Content starts

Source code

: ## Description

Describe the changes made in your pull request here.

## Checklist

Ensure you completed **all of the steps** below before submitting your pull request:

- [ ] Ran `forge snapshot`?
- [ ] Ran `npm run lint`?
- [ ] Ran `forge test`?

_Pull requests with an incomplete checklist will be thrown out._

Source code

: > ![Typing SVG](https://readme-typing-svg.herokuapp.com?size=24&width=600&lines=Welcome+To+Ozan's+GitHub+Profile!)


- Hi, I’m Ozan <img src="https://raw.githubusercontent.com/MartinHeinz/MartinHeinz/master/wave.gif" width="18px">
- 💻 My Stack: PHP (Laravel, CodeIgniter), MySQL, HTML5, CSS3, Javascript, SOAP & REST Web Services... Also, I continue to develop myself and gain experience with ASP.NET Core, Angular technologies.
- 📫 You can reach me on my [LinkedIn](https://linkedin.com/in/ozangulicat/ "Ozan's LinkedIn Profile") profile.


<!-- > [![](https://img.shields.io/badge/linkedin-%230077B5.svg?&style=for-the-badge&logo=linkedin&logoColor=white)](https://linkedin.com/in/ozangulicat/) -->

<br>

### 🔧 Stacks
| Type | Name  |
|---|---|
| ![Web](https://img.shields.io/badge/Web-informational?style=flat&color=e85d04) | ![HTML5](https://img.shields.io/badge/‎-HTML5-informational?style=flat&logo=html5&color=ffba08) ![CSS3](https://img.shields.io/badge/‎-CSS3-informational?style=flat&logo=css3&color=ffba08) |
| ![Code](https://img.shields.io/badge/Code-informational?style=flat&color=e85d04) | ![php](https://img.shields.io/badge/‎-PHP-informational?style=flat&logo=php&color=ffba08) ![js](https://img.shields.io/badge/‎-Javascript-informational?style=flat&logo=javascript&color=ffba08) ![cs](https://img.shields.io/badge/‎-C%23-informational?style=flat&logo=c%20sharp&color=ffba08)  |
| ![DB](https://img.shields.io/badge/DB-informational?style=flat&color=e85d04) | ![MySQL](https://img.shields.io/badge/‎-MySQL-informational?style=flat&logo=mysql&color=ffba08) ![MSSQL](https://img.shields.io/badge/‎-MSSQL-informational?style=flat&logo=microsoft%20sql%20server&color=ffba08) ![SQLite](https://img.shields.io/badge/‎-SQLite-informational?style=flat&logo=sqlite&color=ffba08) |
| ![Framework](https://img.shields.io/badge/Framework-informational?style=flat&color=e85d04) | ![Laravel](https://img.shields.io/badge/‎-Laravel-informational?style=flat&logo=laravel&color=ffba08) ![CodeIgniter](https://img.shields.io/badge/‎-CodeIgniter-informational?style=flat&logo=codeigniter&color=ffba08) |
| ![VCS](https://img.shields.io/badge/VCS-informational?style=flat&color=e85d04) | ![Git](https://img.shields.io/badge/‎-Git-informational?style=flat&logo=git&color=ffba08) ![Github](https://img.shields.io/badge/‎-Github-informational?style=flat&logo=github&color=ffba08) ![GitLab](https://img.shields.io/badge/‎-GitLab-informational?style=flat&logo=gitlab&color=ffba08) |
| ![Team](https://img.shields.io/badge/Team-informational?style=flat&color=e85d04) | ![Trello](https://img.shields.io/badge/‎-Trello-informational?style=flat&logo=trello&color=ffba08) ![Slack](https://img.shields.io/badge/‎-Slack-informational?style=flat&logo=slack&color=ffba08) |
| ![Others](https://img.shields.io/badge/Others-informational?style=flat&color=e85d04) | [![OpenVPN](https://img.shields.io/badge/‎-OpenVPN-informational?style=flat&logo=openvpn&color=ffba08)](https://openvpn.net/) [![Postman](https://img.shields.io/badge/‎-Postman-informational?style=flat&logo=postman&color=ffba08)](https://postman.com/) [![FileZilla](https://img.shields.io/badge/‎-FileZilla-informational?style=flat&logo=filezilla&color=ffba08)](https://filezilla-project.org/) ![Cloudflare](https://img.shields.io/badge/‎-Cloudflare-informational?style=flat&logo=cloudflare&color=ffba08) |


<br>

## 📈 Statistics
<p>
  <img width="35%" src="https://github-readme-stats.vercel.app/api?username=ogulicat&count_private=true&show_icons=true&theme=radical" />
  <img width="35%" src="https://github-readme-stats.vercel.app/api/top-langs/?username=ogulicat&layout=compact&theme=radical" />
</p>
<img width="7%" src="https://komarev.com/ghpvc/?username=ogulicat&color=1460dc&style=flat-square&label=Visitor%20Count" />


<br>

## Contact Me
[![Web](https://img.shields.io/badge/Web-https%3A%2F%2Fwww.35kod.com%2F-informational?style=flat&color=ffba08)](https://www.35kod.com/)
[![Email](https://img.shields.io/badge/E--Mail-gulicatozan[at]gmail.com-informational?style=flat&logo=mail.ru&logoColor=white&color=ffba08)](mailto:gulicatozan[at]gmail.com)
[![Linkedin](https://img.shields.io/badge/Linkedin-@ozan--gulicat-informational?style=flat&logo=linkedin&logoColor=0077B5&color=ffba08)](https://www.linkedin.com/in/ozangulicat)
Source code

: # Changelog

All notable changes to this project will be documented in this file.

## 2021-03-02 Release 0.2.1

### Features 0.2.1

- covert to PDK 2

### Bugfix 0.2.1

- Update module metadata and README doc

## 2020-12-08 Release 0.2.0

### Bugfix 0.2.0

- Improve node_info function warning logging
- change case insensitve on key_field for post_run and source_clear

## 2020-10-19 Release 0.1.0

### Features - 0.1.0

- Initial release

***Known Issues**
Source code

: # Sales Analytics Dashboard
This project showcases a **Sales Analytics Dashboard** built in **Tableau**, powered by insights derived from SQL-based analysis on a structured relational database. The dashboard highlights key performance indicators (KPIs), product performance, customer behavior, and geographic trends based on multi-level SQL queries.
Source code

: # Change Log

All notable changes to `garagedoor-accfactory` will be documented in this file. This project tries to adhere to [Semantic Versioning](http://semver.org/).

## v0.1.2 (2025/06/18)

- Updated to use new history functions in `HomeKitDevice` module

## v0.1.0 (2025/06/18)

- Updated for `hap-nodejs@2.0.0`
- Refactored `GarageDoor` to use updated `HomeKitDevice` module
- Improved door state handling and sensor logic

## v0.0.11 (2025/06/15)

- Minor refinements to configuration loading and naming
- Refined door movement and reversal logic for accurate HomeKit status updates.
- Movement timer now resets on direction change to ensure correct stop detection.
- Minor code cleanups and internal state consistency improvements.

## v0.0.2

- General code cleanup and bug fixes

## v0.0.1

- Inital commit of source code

Content ends

▶ _TASK TO CARRY OUT_:
When a line in the records above holds "your", that line is to be reported.

▶ _RESULT_:
Describe the changes made in your pull request here.
Ensure you completed **all of the steps** below before submitting your pull request:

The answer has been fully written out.